» Reading text
Use of sugars in cryopreserving human oocytes

Diane L. Wright, Ali Eroglu, Mehmet Toner, Thomas L. Toth

Research output: Contribution to journalArticlepeer-review

51 Scopus citations


In the last 20 years, a worldwide effort to cryopreserve oocytes has resulted in 40 infants and approximately 50 ongoing pregnancies being reported. While the ability to freeze human embryos has become a standard of practice in assisted reproductive technologies, obtaining reliable techniques for oocyte cryopreservation has been more difficult. The unique properties of the mature oocyte, such as the meiotic stage with sensitive spindle structure as well as the large cell volume, are responsible for the limited success obtained to date. There have been two approaches to cryopreserving the oocyte: (i) slow freeze-rapid thaw, and (ii) vitrification protocols with rapid cooling-rapid warming. Both methods have incorporated sugars (sucrose) as a beneficial non-permeating extracellular cryoprotectant. Studies of organisms that survive extreme conditions of freezing/dehydration have demonstrated the ability to accumulate intracellular sugars to afford protection and survival. A novel technique using microinjection of sugars into the oocyte for cryopreservation has been developed as an alternative approach to external addition of sugars. Freezing the human oocyte has been a challenging goal; however, developing research and efforts will, in the near future, provide women with an important option for their reproductive health.

» Activity
Can you condense the paragraph beginning "In the last 20 years" in the abstract on oocyte cryopreservation into a short bulleted list of its main facts? None of the material has any role in the tasks.

» Exercise data
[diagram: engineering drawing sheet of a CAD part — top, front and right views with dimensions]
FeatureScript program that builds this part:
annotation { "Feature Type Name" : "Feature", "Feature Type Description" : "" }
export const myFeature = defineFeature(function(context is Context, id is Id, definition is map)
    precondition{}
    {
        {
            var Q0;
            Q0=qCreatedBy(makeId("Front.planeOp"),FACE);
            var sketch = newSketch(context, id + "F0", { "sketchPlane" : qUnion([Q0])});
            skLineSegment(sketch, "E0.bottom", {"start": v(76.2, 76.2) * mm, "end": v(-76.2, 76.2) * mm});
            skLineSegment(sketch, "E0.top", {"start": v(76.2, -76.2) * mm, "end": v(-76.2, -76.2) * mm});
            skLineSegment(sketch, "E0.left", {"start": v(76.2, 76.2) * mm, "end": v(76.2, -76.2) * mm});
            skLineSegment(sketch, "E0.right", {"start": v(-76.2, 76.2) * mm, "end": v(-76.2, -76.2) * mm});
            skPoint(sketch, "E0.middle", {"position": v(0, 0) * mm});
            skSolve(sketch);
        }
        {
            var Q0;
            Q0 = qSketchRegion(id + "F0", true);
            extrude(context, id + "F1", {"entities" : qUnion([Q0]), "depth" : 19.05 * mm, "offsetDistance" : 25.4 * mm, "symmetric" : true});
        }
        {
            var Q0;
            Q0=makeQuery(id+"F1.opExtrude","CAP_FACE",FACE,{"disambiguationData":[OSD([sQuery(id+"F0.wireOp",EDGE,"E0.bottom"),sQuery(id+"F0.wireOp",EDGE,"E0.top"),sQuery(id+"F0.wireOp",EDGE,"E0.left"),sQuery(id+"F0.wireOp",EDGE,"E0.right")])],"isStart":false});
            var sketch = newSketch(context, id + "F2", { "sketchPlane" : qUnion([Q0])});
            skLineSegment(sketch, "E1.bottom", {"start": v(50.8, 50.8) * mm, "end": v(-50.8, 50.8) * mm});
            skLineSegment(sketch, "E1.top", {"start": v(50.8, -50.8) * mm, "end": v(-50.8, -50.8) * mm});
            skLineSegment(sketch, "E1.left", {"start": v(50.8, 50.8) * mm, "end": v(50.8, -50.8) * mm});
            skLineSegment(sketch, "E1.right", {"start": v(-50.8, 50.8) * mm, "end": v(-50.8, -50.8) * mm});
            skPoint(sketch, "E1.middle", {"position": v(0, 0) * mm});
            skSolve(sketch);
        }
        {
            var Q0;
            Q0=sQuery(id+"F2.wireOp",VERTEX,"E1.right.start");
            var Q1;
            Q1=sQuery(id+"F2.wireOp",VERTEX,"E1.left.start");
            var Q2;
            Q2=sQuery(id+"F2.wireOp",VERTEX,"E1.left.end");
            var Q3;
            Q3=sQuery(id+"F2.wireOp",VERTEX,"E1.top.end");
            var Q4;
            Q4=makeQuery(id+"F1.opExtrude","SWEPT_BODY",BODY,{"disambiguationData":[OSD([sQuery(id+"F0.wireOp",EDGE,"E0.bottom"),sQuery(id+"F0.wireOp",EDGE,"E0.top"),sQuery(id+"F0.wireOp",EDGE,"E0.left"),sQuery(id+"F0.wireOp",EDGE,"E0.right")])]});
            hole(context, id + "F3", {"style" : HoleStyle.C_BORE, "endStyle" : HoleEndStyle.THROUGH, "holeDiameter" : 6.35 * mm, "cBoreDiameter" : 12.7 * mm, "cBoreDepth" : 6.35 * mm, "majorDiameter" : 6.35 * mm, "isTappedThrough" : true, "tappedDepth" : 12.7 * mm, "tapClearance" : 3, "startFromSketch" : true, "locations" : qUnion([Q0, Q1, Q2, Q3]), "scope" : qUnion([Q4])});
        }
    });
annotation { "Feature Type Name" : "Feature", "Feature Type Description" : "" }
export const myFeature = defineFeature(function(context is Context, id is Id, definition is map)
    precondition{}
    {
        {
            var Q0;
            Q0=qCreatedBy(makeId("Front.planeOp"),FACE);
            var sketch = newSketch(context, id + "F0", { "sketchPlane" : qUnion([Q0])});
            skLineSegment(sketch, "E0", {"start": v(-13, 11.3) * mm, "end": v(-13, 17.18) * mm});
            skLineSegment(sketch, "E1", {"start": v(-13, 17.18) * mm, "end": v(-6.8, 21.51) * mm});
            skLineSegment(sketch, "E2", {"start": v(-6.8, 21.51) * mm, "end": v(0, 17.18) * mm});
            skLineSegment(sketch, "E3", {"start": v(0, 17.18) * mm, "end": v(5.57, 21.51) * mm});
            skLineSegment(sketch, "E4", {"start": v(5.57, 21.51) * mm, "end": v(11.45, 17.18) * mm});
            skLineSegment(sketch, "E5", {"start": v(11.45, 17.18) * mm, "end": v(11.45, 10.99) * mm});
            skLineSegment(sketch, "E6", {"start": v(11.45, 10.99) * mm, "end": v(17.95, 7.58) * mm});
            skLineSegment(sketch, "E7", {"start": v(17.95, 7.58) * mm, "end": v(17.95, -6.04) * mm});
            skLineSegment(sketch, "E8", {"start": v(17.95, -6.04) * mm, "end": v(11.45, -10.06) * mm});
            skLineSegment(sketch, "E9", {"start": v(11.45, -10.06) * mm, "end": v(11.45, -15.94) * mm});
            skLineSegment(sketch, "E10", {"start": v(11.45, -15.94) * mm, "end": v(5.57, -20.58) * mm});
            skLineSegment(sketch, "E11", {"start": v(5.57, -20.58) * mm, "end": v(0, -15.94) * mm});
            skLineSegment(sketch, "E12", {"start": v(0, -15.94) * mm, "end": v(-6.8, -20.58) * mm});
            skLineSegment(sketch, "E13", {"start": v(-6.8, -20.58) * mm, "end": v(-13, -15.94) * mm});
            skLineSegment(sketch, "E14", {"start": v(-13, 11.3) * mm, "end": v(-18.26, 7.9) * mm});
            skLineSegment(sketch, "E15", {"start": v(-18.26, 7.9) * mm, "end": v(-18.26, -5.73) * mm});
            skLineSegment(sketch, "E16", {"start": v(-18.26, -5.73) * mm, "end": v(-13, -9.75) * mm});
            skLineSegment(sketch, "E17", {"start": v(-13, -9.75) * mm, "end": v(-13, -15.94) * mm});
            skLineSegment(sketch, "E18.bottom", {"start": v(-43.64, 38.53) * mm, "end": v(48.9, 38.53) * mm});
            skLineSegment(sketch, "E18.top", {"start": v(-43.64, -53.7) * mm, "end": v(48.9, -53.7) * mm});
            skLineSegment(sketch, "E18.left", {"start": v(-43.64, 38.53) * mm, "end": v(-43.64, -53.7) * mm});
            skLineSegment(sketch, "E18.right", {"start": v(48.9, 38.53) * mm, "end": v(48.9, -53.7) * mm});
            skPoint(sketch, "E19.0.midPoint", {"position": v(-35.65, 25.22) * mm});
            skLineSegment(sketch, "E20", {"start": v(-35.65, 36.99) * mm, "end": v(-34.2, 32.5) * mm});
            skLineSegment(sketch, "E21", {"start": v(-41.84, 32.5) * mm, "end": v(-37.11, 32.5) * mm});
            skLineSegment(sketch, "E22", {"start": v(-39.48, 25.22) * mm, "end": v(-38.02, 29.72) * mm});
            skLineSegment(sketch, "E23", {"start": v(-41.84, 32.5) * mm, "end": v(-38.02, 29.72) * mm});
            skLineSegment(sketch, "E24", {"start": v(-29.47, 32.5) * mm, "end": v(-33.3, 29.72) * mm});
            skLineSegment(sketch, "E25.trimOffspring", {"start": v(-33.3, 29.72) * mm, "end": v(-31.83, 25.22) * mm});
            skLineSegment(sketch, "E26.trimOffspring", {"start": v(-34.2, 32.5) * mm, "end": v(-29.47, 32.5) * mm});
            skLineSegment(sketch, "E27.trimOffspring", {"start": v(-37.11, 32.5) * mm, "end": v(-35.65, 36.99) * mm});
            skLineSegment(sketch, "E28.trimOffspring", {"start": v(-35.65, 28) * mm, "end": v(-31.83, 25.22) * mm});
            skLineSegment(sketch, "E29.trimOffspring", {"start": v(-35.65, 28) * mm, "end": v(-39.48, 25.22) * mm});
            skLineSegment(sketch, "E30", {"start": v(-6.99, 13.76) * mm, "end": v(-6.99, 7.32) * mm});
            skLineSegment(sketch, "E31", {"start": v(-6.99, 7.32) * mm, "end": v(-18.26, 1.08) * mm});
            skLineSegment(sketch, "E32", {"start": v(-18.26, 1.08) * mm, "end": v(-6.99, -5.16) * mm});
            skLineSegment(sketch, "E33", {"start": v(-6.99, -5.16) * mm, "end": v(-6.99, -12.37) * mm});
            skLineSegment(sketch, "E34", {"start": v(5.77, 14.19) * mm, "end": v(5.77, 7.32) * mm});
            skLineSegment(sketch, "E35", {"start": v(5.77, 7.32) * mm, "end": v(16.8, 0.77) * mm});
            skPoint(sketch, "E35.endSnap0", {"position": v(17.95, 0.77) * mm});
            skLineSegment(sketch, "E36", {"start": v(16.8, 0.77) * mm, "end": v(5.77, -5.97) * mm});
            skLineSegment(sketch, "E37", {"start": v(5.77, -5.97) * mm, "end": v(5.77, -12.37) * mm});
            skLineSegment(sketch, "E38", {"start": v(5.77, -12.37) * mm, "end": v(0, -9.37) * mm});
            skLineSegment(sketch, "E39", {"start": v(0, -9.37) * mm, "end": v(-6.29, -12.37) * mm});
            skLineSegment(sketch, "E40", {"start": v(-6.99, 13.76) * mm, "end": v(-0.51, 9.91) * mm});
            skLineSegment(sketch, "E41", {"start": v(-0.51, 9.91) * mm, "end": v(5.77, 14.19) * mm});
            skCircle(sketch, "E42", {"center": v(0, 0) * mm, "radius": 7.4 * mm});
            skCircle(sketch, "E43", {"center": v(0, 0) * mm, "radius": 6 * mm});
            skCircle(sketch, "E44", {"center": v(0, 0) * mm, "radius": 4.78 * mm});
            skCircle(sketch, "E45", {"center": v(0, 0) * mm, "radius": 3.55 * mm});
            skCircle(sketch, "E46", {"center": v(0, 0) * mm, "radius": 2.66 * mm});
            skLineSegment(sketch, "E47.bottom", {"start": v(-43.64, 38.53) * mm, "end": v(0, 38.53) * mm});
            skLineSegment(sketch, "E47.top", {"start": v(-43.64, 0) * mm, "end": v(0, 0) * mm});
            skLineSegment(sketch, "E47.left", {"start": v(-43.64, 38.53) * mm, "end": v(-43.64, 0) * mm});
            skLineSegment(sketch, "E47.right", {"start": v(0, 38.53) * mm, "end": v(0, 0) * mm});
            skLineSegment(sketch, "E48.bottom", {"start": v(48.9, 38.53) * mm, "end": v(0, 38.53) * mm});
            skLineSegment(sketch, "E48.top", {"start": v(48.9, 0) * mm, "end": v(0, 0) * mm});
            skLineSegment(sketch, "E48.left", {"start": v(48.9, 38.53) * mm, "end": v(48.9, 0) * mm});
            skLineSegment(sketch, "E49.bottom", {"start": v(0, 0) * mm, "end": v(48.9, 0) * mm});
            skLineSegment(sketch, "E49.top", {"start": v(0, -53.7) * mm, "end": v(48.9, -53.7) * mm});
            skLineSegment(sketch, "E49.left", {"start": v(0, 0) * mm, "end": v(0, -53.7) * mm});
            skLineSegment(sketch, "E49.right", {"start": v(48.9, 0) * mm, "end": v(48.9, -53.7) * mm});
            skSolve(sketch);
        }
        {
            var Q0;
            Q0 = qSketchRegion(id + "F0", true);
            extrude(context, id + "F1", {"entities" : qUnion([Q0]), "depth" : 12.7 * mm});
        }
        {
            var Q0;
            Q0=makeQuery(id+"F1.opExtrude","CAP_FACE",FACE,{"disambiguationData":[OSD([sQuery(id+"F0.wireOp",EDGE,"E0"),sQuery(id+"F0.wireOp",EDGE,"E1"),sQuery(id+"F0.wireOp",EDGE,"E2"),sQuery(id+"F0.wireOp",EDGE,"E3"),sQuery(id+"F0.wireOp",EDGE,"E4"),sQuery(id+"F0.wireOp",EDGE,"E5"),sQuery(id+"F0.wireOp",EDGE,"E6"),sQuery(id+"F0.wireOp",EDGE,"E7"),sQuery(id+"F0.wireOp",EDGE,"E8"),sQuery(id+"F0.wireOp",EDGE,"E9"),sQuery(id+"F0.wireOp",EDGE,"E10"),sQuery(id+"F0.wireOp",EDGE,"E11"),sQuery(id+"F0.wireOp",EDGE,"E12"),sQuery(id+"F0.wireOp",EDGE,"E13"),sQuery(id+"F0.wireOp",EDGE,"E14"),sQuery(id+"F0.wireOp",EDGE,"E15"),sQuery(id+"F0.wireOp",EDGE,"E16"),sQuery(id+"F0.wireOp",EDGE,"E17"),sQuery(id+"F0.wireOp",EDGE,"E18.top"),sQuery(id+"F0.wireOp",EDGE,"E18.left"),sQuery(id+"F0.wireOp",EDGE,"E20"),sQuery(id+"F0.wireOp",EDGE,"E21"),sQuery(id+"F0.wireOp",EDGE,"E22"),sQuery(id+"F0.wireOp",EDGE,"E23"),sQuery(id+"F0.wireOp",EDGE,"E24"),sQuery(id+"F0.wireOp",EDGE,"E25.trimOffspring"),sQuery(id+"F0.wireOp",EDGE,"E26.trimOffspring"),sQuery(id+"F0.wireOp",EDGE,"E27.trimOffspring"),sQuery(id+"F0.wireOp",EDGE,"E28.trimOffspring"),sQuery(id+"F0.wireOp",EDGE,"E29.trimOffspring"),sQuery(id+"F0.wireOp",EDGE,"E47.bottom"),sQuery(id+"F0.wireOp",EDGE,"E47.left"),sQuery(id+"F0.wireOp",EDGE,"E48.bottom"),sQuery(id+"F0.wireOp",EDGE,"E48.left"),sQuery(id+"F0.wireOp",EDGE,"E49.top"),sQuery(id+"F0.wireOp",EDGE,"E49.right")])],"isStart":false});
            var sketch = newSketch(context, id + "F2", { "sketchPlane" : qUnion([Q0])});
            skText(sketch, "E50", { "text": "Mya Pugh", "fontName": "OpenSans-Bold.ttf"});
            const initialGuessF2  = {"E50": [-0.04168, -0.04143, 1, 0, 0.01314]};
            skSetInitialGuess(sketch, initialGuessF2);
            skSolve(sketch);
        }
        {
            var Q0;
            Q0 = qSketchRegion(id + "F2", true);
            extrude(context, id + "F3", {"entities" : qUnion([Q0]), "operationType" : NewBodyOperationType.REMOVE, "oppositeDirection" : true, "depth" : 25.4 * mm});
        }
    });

» Exercise answer
- Over 20 years, worldwide efforts to cryopreserve oocytes have produced 40 reported infants and about 50 ongoing pregnancies.
- Freezing human embryos is standard practice in assisted reproduction, but reliable oocyte freezing has been harder to achieve.
- Success has been limited by the mature oocyte's properties, including its meiotic stage with a sensitive spindle structure and its large cell volume.
- There are two approaches: slow freeze-rapid thaw, and vitrification with rapid cooling-rapid warming. Both use sucrose as a beneficial non-permeating extracellular cryoprotectant.
- Organisms that survive extreme freezing or dehydration accumulate intracellular sugars for protection.
- A new technique microinjects sugars into the oocyte as an alternative to adding them externally.
- Ongoing research is expected soon to give women an important option for their reproductive health.